CERN has spent the last three weeks consolidating sideways in the $84-88 zone but on Friday shares managed to close above this level (barely). I am almost tempted to chase it here. However, CERN is due to report earnings on October 28th, after the market's closing bell. The stock could see some profit taking on the news so we'll wait. Right now the plan is to launch bullish positions on a dip to $82.00 with a stop loss at $77.75. Our first long-term target is $92.50.

Buy-the-Dip trigger: $82.00

BUY the 2012 January $90 calls (CERN1221A90)

Chart of CERN:


Deere & Co - DE - close: 77.25 change: +0.20

DE is still inching higher and closed the week at new two-year highs. There is no change from my prior comments. We do not want to chase it. Given DE's summer and fall rally higher this is turning into a more aggressive trade. If we are triggered I'm suggesting we use small positions (only half your normal trade size) to limit our risk. Right now the plan is to wait for a dip to $70.00 to open bullish trades. If triggered use a stop at $65.95.

****

- [Requirement] Print the passage of the stock trade notes from "BUY the 2012" up to and including "stop at $65.95.", word for word.

[Stored data entries]
****

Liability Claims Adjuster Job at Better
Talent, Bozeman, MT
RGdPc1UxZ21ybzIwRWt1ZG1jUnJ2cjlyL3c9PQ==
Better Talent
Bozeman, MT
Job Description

****

- [The completed task]
BUY the 2012 January $90 calls (CERN1221A90)

Chart of CERN:


Deere & Co - DE - close: 77.25 change: +0.20

DE is still inching higher and closed the week at new two-year highs. There is no change from my prior comments. We do not want to chase it. Given DE's summer and fall rally higher this is turning into a more aggressive trade. If we are triggered I'm suggesting we use small positions (only half your normal trade size) to limit our risk. Right now the plan is to wait for a dip to $70.00 to open bullish trades. If triggered use a stop at $65.95.